St. Teresa of Avila struggles internally because refuses to let go of either love of the world or love of God
2 min • Digitized on November 24, 2021
From Life of St. Teresa of Avila written by Herself, page 52
By St. Teresa of Avila
This Dominican father, who was a very good man, fearing God, did me a very great service; for I confessed to him.
He took upon himself the task of helping my soul in earnest, and of making me see the perilous state I was in.
He sent me to Communion once a fortnight; and I, by degrees beginning to speak to him, told him about my prayer.
He charged me never to omit it: that, anyhow, it could not do me anything but good. I began to return to it—though I did not cut off the occasions of sin—and never afterwards gave it up.
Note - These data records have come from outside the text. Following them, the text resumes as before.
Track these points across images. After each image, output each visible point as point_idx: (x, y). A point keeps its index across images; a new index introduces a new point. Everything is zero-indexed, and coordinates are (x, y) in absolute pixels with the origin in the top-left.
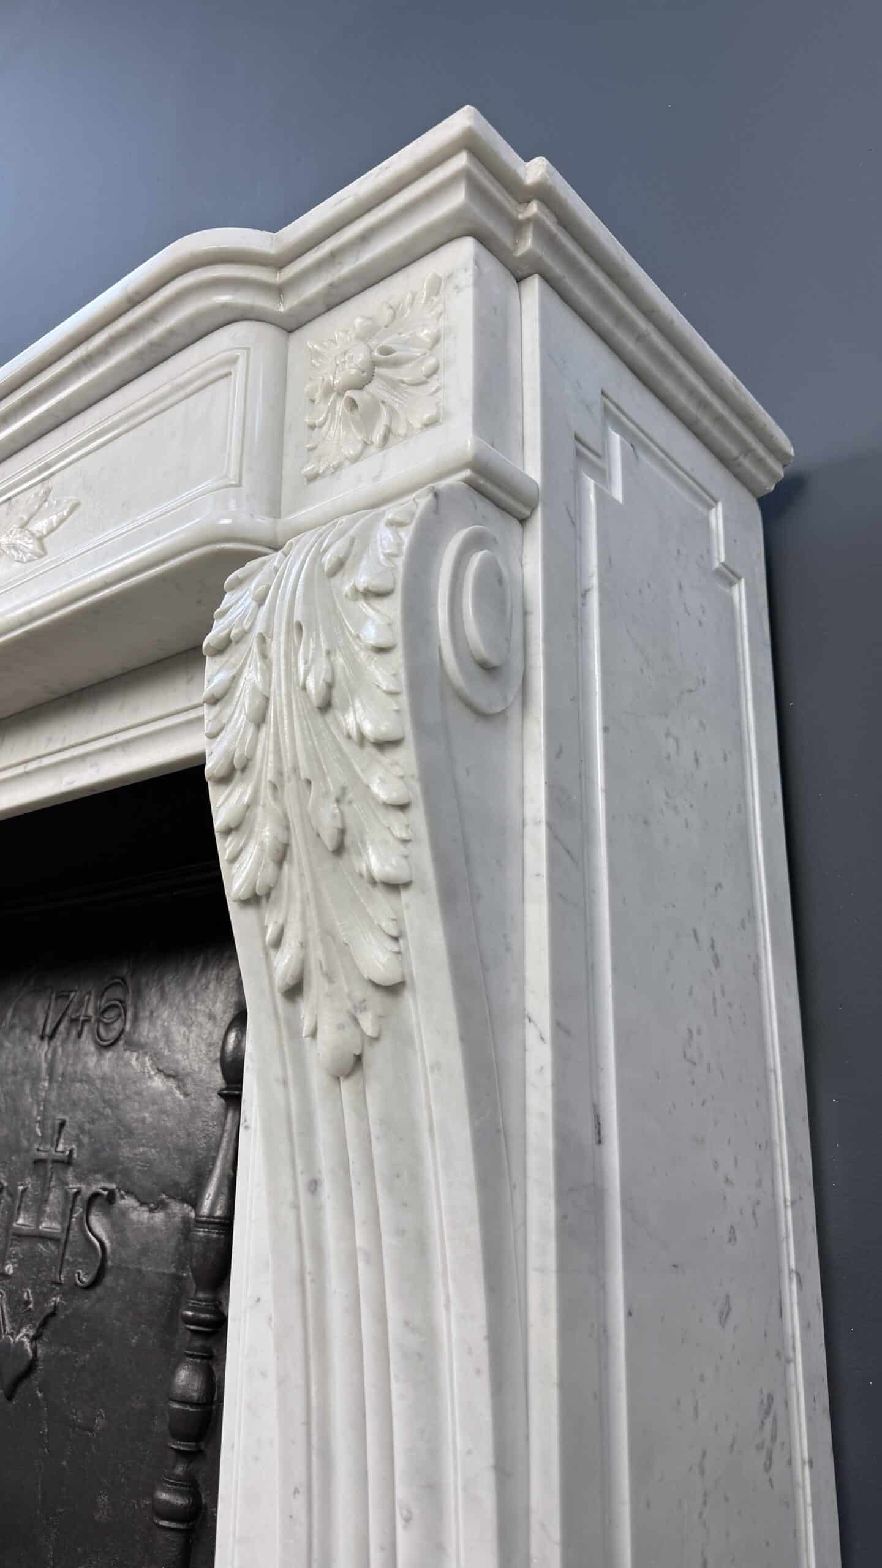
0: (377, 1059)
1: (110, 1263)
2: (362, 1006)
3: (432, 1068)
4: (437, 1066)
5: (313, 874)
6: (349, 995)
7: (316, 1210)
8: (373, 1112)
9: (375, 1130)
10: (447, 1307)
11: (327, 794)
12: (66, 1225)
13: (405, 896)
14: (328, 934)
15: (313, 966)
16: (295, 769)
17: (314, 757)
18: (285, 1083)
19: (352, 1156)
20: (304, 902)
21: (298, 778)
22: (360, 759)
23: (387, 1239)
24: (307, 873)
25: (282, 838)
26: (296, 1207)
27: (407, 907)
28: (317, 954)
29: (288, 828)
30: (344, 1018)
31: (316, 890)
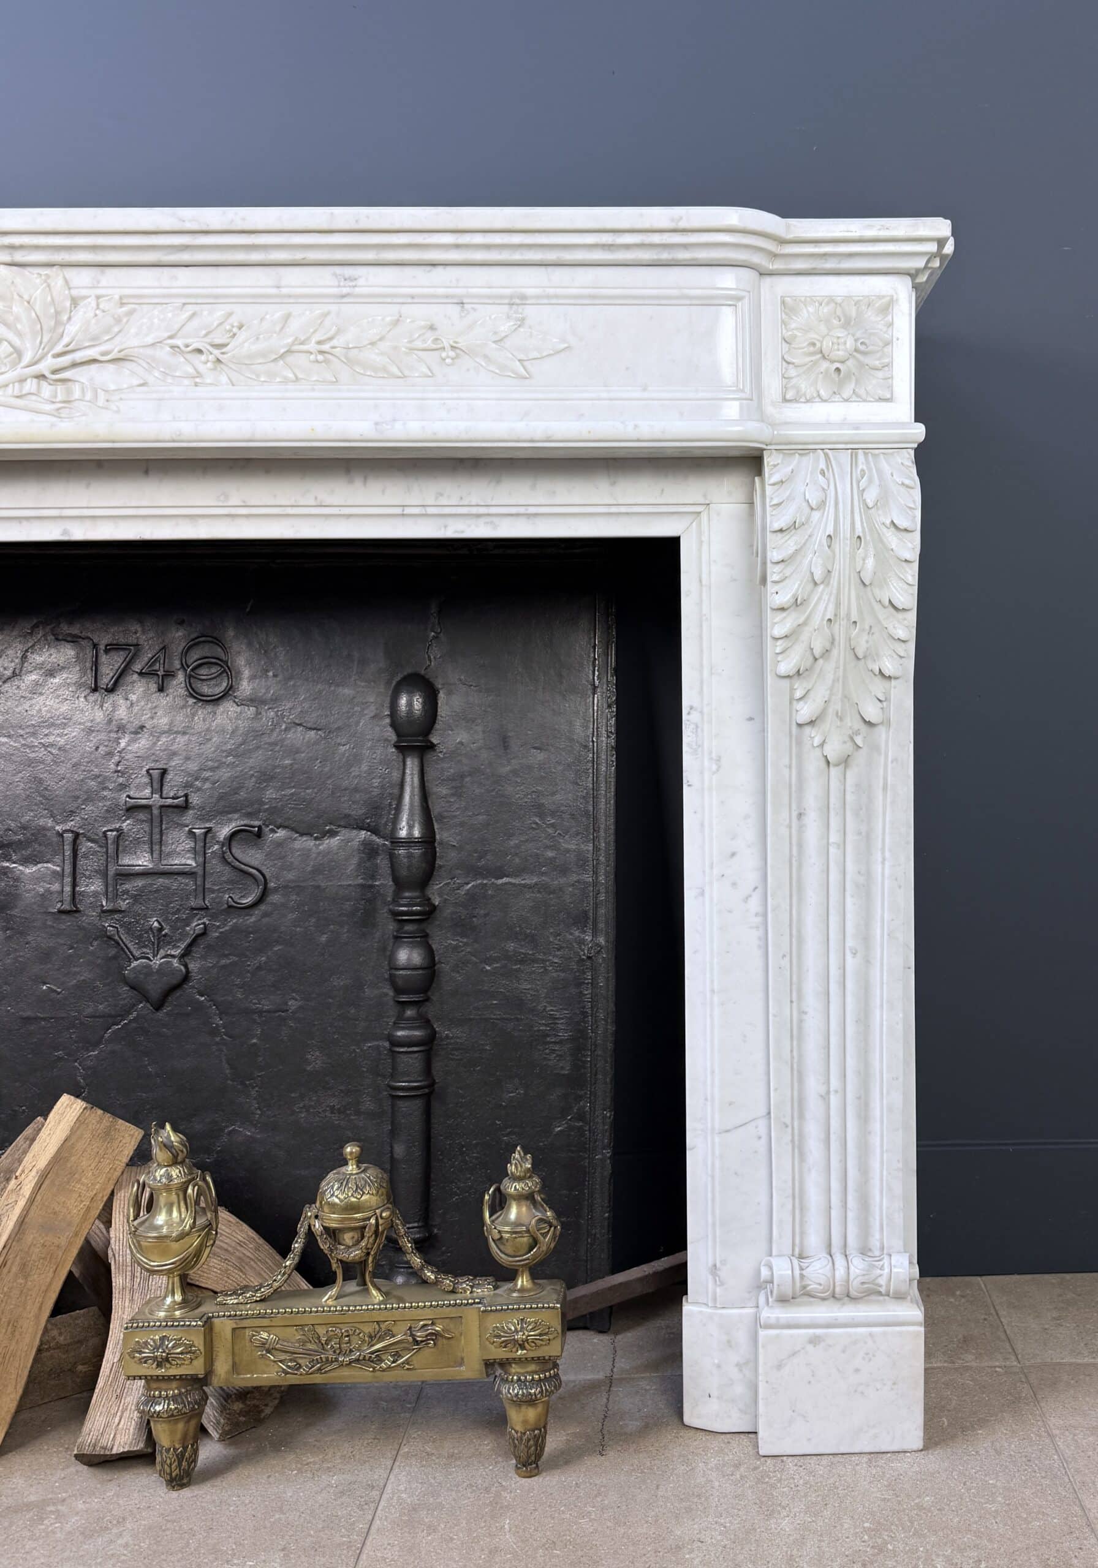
0: (860, 758)
1: (272, 885)
2: (857, 733)
3: (892, 762)
4: (895, 760)
5: (845, 670)
6: (851, 728)
7: (801, 829)
8: (850, 781)
9: (849, 789)
10: (883, 863)
11: (863, 630)
12: (201, 860)
13: (893, 682)
14: (846, 697)
15: (831, 711)
16: (848, 615)
17: (860, 612)
18: (790, 767)
19: (832, 800)
20: (836, 680)
21: (849, 619)
22: (882, 614)
23: (851, 837)
24: (842, 668)
25: (828, 647)
26: (790, 827)
27: (895, 687)
28: (836, 706)
29: (833, 643)
30: (847, 739)
31: (845, 677)
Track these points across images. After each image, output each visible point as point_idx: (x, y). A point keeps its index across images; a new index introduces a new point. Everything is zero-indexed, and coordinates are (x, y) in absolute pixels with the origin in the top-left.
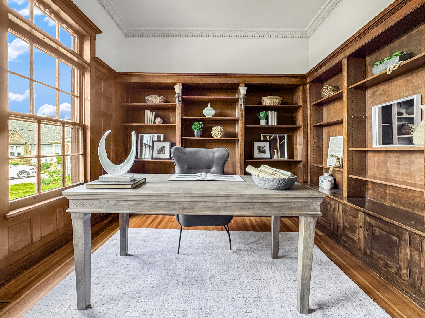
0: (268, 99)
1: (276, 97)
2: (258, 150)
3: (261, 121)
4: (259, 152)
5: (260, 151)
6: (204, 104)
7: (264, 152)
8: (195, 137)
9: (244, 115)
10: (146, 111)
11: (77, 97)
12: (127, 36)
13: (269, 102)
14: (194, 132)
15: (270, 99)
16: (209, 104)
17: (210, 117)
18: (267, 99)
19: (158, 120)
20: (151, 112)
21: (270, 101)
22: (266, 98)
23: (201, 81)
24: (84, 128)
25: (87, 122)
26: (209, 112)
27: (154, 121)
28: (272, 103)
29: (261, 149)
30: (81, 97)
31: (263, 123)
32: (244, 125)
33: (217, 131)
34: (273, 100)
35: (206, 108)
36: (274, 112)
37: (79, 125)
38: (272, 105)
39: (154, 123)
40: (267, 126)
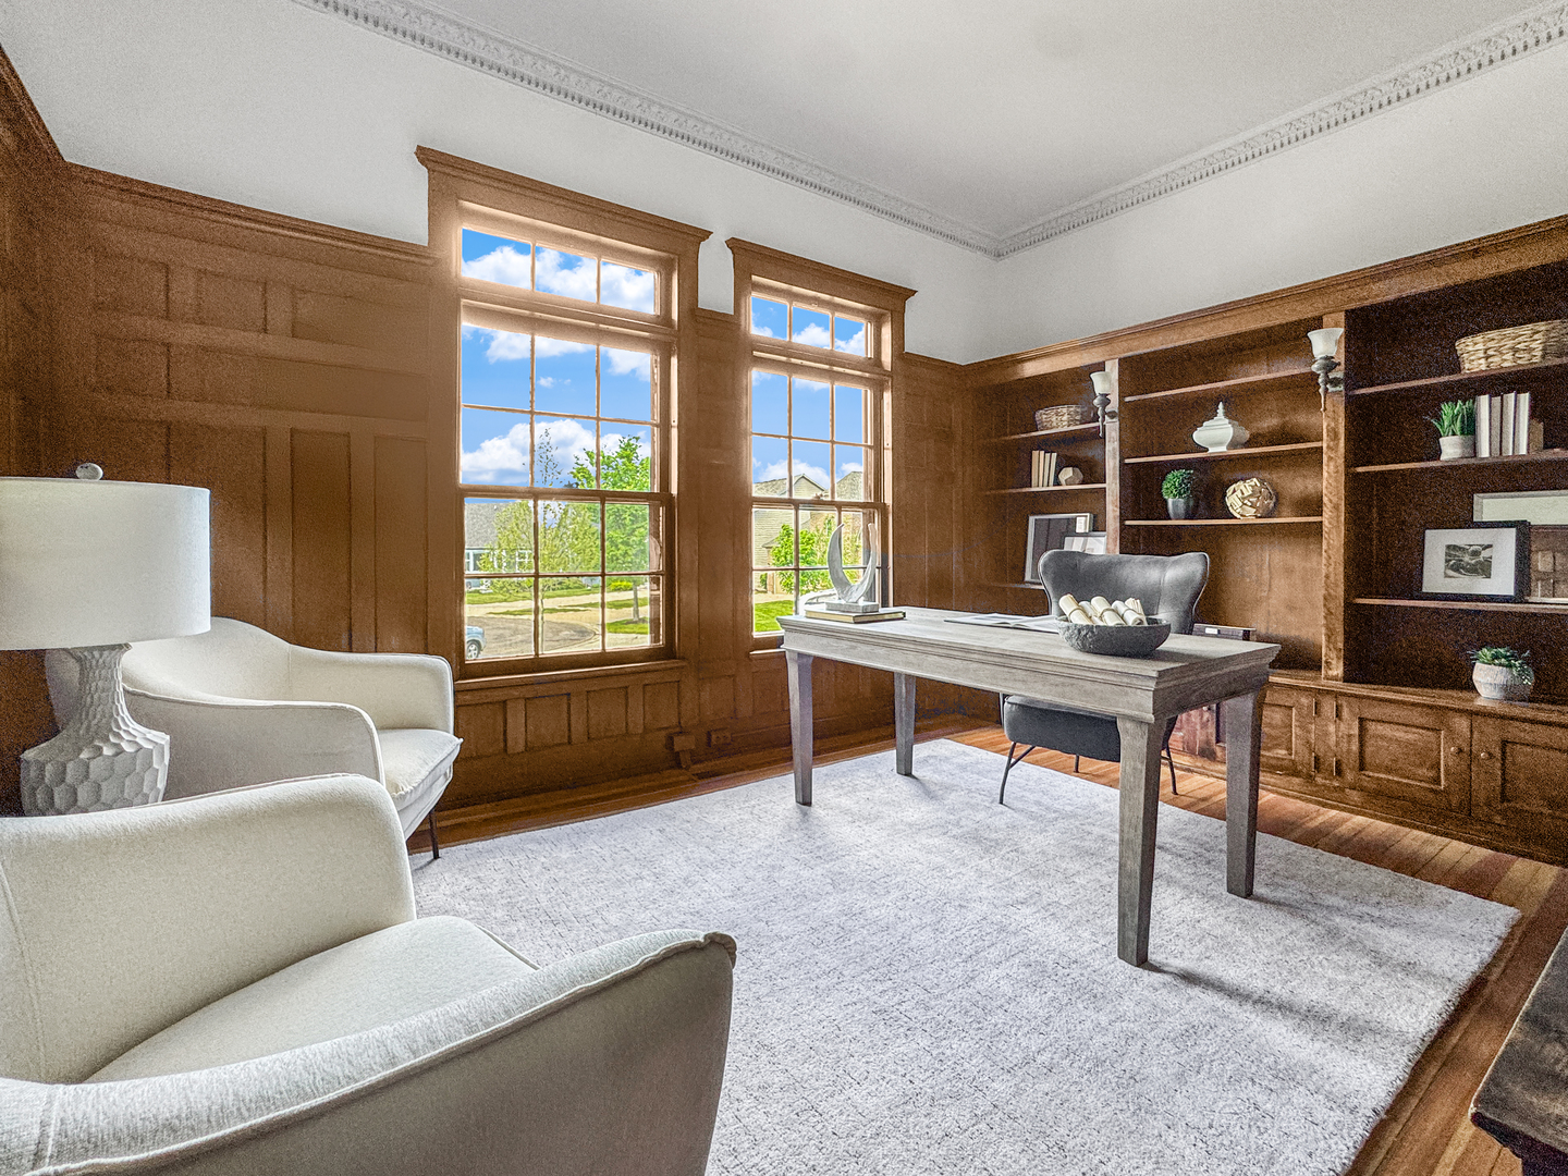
0: (1480, 346)
1: (1530, 326)
2: (1447, 561)
3: (1443, 441)
4: (1451, 573)
5: (1456, 568)
6: (1202, 410)
7: (1484, 569)
8: (1170, 519)
9: (1342, 431)
10: (1035, 453)
11: (870, 447)
12: (999, 256)
13: (1487, 358)
14: (1166, 501)
15: (1489, 345)
16: (1221, 406)
17: (1222, 449)
18: (1477, 347)
19: (1067, 473)
20: (1048, 455)
21: (1490, 352)
22: (1469, 340)
23: (1178, 340)
24: (883, 509)
25: (888, 499)
26: (1216, 435)
27: (1056, 477)
28: (1509, 356)
29: (1467, 558)
30: (878, 447)
31: (1451, 448)
32: (1342, 468)
33: (1240, 495)
34: (1510, 343)
35: (1205, 424)
36: (1512, 396)
37: (874, 506)
38: (1505, 364)
39: (1057, 483)
40: (1473, 461)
My life became most wretched, because I learned in prayer more and more of my faults. On one side God was calling me, on the other, I was following the world. All the things of God gave me great pleasure; and I was a prisoner to the things of the world.
It seemed as if I wished to reconcile two contradictions, so much at variance one with another as are the life of the spirit and the joys and pleasures and amusements of sense.
I suffered much in prayer; for the spirit was slave, and not master; and so I was not able to shut myself up within myself—that was my whole method of prayer—without shutting up with me a thousand vanities at the same time.
I spent many years in this way; and I am now astonished that any one could have borne it without abandoning either the one or the other. I know well that it was not in my power then to give up prayer, because He held me in His hand Who sought me that He might show me greater mercies.